Having read up more about this graphic novel, I now understand that it's the first of its kind.
That being said, I do think that other works around that time like Moebius' short form stories in Heavy Metal were more successful in utilizing the medium in most ways. They didn't seem disjointed. They used artwork in an imaginative way which only the medium of comics could provide and they also shared interesting passages and ideas in which I was completely lost in. Even Little Nemo in Slumberland, I thought, was more engrossing, enriching, and emotional, and more inclined to use the medium's strengths. I would have never expected that lengthening a comic would lead to such a rough road.

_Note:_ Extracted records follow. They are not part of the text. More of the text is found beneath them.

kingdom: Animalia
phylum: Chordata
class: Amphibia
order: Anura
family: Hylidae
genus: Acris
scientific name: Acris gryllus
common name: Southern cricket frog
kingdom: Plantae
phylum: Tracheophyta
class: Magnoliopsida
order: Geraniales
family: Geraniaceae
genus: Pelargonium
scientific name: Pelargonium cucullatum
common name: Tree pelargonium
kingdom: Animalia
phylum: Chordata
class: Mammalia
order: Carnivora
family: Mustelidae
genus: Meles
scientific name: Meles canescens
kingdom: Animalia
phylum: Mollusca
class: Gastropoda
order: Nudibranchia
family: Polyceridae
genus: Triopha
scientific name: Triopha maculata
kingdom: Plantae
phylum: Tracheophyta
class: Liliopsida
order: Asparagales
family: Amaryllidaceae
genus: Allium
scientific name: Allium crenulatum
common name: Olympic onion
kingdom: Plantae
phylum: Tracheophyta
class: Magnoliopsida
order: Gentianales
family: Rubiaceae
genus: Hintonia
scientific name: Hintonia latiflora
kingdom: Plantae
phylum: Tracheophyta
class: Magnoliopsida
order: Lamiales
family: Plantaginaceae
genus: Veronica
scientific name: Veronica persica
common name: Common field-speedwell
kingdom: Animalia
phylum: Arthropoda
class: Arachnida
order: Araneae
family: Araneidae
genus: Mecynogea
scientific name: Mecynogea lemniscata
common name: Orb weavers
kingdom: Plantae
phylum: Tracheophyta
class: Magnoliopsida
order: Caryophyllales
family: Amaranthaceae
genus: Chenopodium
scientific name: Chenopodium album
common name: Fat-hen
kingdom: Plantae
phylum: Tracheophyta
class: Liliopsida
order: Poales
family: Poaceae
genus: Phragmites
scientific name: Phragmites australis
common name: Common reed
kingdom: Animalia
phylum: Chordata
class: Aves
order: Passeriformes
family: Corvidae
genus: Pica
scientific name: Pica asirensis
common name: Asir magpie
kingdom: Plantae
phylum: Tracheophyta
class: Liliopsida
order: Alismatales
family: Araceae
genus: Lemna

Craig Thompson's Blankets was a completely different matter. It was an emotionally engrossing story. I felt for the characters and I didn't see any plot elements coming from too far away. I liked its creative use of panels, although a couple of them, to me, seemed a little forced. One example of this is when, out of nowhere, a panel showing TV static transitions into the main character shaving. I guess it might work as far as setting the mood of his girlfriend's house and repeats the static motif of that chapter, but it seemed a little abrupt. I really enjoyed the largely empty panels that made me feel lost, and also the more metaphorical imagery, for example when the car drives off the panel and falls, right after he leaves to go home from his stay at his girlfriend's. I really liked the ambiguity that I felt about certain events at the beginning which were explained later in the work. I was thoroughly invested in finding out what happened next. I liked how the author intertwined biblical imagery and metaphors within the action in the story. I also liked the smaller things like overlapping dialogue balloons with thought balloons to show that the character wasn't listening. There's a ton of things that this graphic novel is doing right, and it would be hard to list them here. I felt emotionally drained after reading it, and that, is a feat that comics want to be appreciated for. I definitely appreciate it.